The addition of vectors goes back to the combination of line segments, and is usually defined using a parallel of A throught the tip of B. In hyperbolic space, this isn't uniquely defined, so instead we'd draw a line from -B to A/2, and then lengthen that line so it's twice as long. That definition is unique and gives the usual vector sum in the euclidean case. However, this is not associative.

As explained earlier, this implies that hyperbolic vector addition isn't commutative either. The difference between A+B and B+A is a rotation. Both sums give a hyperbolic vector of the same length, and after noting that it's obvious that the transformation must be a rotation. More surprisingly the difference between (A+B)+C and A+(B+C) is also a rotation!

Associativity is an euclidean property!

But the Bol identity holds for hyperbolic vector additon! It also holds for quandles!

## generalization: Bol identities

There are two Bol identities, one for a left Bol loop

$a(b(ac)) = (a(ba))c$

and one for a right Bol loop:

$((ca)b)a = c((ab)a)$

Bol loops are also power associative. Either of these identites has the interesting consequence that any left inverse results in the existence of a right inverse.

Bol loops admit a slight generalization to Bruck loops, where $(ab)^{-1} = a^{-1}b^{-1}$ also holds, and those have applications in special relativity.

https://en.wikipedia.org/wiki/Bol_loop

### Moufang loops

Moufang loops in many ways similar to groups, just that they are not associative.

Any Bol loop which is both, a left Bol loop and a right Bol loop is a Moufang loop. Or you could just take one Bol identity together with the flexible identity (see alternative algebras above) and derive the other Bol identity from that. All this can be written down in a more symmetrical way known as Moufang identities:

$z(x(zy)) = ((zx)z)y \\ x(z(yz)) = ((xz)y)z \\ (zx)(yz) = (z(xy))z \\ (zx)(yz) = z((xy)z)$

An alternative notation can be given using left and right operators.
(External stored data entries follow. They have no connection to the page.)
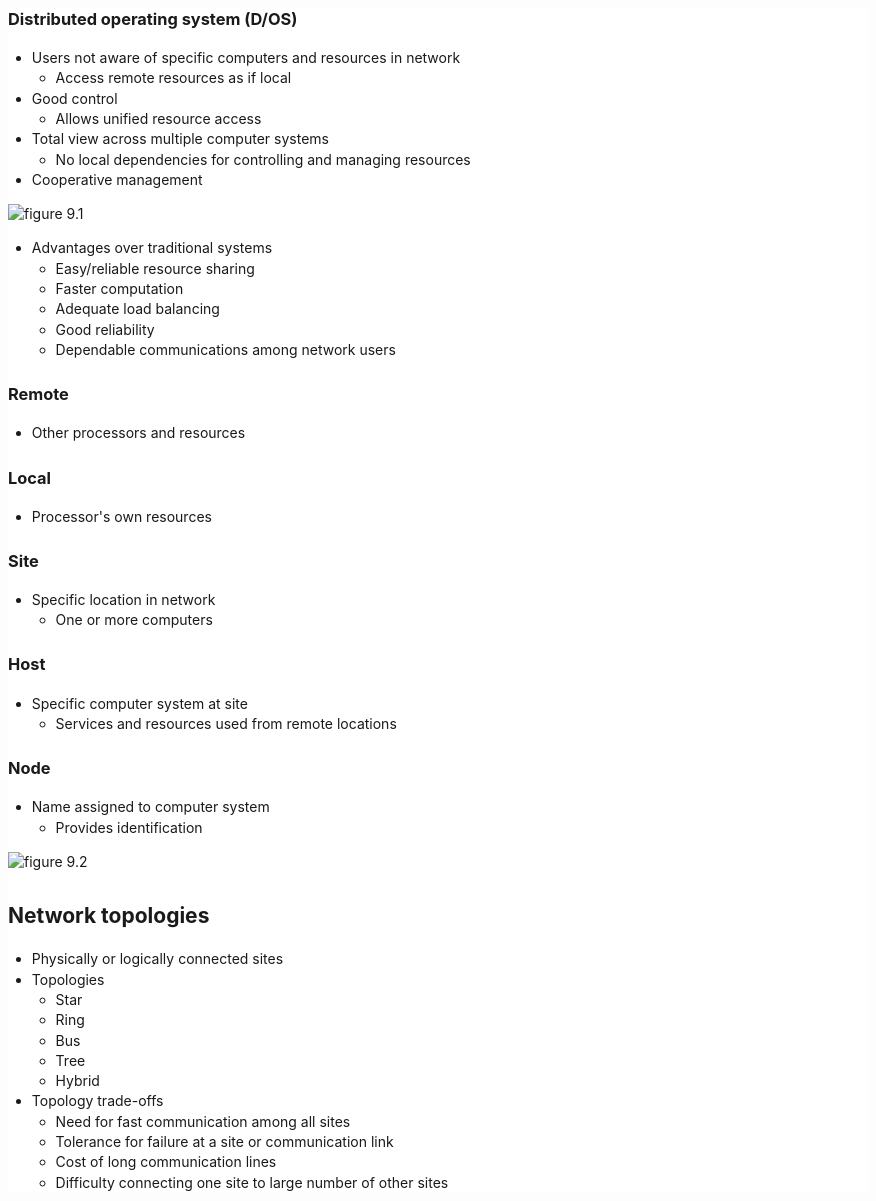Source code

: ### Distributed operating system (D/OS)

- Users not aware of specific computers and resources in network
	- Access remote resources as if local
- Good control
	- Allows unified resource access
- Total view across multiple computer systems
	- No local dependencies for controlling and managing resources
- Cooperative management

![figure 9.1](http://snag.gy/0bI4G.jpg)

- Advantages over traditional systems
	- Easy/reliable resource sharing
	- Faster computation
	- Adequate load balancing
	- Good reliability
	- Dependable communications among network users

### Remote

- Other processors and resources

### Local

- Processor's own resources

### Site

- Specific location in network
	- One or more computers

### Host

- Specific computer system at site
	- Services and resources used from remote locations

### Node

- Name assigned to computer system
	- Provides identification

![figure 9.2](http://snag.gy/5qx6a.jpg)

## Network topologies

- Physically or logically connected sites
- Topologies
	- Star
	- Ring
	- Bus
	- Tree
	- Hybrid
- Topology trade-offs
	- Need for fast communication among all sites
	- Tolerance for failure at a site or communication link
	- Cost of long communication lines
	- Difficulty connecting one site to large number of other sites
This is equivalent to the first two identities:

$L_z L_z L_z (y) = L_{zzz} (y) \\ R_z R_y R_z (x) = R_{zyz} (x)$

$L_z (x) R_z (y) = L_z R_z (xy) = R_z L_z (xy)$

Moufang loops also require the inverse property, which implies that left and right inverses exist:

$x^{-1}(xy) = y = (yx)x^{-1}$

Using inverses we can write the left and right identities in a more useful form:

$(xy)z = (xz^{-1})(zyz) \\ x(yz) = (xyx)(x^{-1}z)$

https://en.wikipedia.org/wiki/Moufang_loop

Any Moufang loop is an alternative algebra, which can be seen by setting various variables to the identity.

Octonion multiplication without zero forms a Moufang loop.